AMI JOYEUX
LE PRESIDENT connaît l’Afrique. L’Afrique, c’est cette autoroute sablonneuse qui mène de l’aéroport au palais présidentiel, bordée de grands enfants qui font la claque au passage de la limousine, jouent du tam-tam et fourrent des billets de banque dans des sacs en croco expédiés à Paris par valise diplomatique.
LE PRESIDENT les aime beaucoup : « Ils sont joyeux, parce que les Africains sont joyeux par nature. Ils sont enthousiastes. Ils ont le sourire. Ils applaudissent. Ils sont contents. Ils voient qu’il y a un monsieur qui passe, cela leur permet d’être sur le bord de la route. Ils sont contents, bien ! », explique-t-il, avec cette profondeur de vue qui est la marque des grands hommes d’État .
LE GENERAL Gnassingbé Eyadéma était-il un dictateur joyeux par nature ?
CERTAINEMENT. LE GENERAL est arrivé au pouvoir en 1967 par un coup d’État organisé à... l’ambassade de France. L’Ubu roi du Togo a passé près de 40 ans à piller et tyranniser gaiement son pays. Sa bonne humeur connut parfois quelques défaillances : en mai 1999, quand Amnesty International dénonça une centaine d’exécutions extrajudiciaires commises par son régime, LE GENERAL se mit en rogne.
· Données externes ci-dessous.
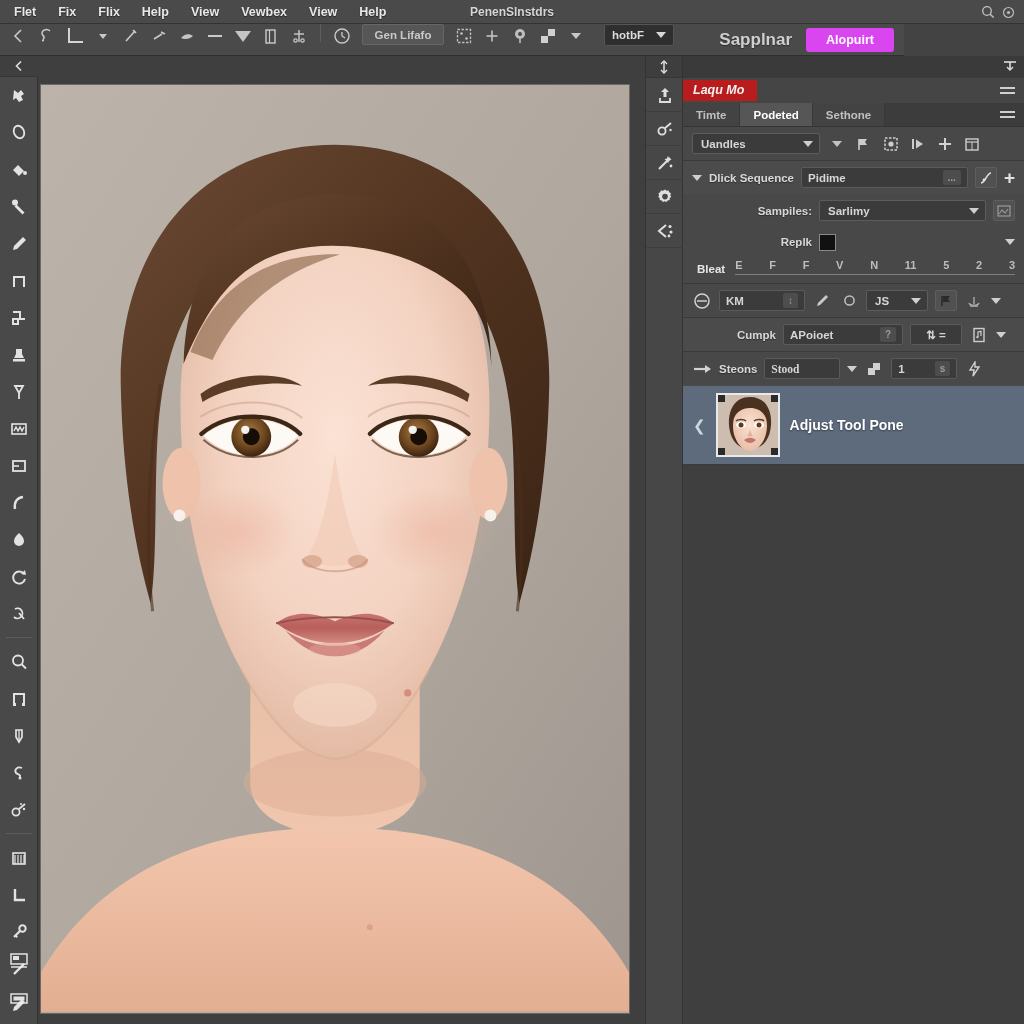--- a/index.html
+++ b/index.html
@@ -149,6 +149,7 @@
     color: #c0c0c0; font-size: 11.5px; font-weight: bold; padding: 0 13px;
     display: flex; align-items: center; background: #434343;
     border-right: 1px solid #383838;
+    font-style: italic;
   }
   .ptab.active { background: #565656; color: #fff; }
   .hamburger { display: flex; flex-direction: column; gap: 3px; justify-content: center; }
De passage au Togo, LE PRESIDENT prit alors fait et cause pour son copain LE GENERAL en accusant Amnesty de « manipulation ».
Le 5 février 2005, LE PRESIDENT a pleuré le décès de papa Eyadéma, un « ami de la France » qui « depuis tant d’années, consacrait ses efforts à la coopération régionale, à la médiation et à la recherche de la paix. »
Heureusement, son rejeton est là pour reprendre le flambeau. Que les Togolais se le tiennent pour dit : s’ils cessent d’être « joyeux par nature » et s’énervent contre cette France « amie » de leur pire cauchemar, on les décrétera sauvages, manipulés et racistes anti-blancs. Et on leur enverra la troupe.